En quittant son Boeing 777 pour une 4L dont on ne compte plus les heures de vol, à Akamasoa, il est accueilli par le père Pedro qui a une surprise pour lui. Quand Christian est invité à pénétrer le premier dans l’église de ce village hors du commun, quelle n’est pas sa stupeur de voir 7000 enfants chanter et danser en son honneur. Ce qu’il ressent « est d’une intensité que les mots ne sauraient traduire. Rapidement submergé par l’émotion, je me mêle aux danseurs pour la dissimuler »… Au micro, le père Pedro lui souhaite une bonne retraite sous les acclamations de ces 7000 jeunes Malgaches, de quoi « partir apaisé ».

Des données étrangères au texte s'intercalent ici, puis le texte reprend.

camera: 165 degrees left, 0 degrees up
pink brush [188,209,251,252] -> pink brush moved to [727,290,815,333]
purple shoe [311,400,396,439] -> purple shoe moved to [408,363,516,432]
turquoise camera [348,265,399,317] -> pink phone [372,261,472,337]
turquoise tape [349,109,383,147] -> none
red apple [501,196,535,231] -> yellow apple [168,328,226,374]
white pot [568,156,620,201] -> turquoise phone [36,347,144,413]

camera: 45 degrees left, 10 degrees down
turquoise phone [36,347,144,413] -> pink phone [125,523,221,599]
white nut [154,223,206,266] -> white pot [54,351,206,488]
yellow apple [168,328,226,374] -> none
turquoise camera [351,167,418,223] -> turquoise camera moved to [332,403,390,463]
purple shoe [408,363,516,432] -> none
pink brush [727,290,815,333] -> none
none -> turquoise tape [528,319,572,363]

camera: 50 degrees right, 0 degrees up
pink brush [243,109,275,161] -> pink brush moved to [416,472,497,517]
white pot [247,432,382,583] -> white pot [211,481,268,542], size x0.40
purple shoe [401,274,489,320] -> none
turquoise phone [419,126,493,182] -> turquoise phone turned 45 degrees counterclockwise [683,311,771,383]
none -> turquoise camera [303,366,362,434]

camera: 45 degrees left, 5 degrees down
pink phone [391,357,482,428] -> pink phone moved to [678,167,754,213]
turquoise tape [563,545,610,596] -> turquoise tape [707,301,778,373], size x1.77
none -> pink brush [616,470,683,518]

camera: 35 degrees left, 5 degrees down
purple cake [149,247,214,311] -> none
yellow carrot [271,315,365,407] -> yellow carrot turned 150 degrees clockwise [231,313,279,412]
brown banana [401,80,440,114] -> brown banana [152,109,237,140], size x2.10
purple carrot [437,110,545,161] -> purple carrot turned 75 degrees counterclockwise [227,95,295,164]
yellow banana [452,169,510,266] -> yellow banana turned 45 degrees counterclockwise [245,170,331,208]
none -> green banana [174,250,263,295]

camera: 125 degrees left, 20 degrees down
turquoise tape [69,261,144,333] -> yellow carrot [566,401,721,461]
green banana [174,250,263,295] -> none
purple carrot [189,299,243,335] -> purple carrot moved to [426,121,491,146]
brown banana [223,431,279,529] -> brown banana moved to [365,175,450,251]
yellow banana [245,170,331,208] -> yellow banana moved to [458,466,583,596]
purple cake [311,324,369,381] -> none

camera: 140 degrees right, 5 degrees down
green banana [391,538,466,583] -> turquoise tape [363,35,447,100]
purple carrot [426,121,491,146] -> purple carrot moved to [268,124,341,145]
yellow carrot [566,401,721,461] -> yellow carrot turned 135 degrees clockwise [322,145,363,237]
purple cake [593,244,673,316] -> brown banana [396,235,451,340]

Et au retour sur son « triple 7 », un dernier « kiss landing » à Roissy pour s’attacher « les faveurs de cette terre sur laquelle je vais devoir apprendre à vivre ».

Un très beau livre. Un grand moment partagé avec Jean-Michel Poulot derrière le micro. Les « vieux pilotes » (il n’y a pas de bons pilotes, il n’y a que des vieux pilotes, si l’on en croit les Américains) manient parfois la plume comme ils ont tenu le manche. C’est le cas de Christian Paris qui fait reverser par l’éditeur, Balland, tous ses droits d’auteur à Akamasoa.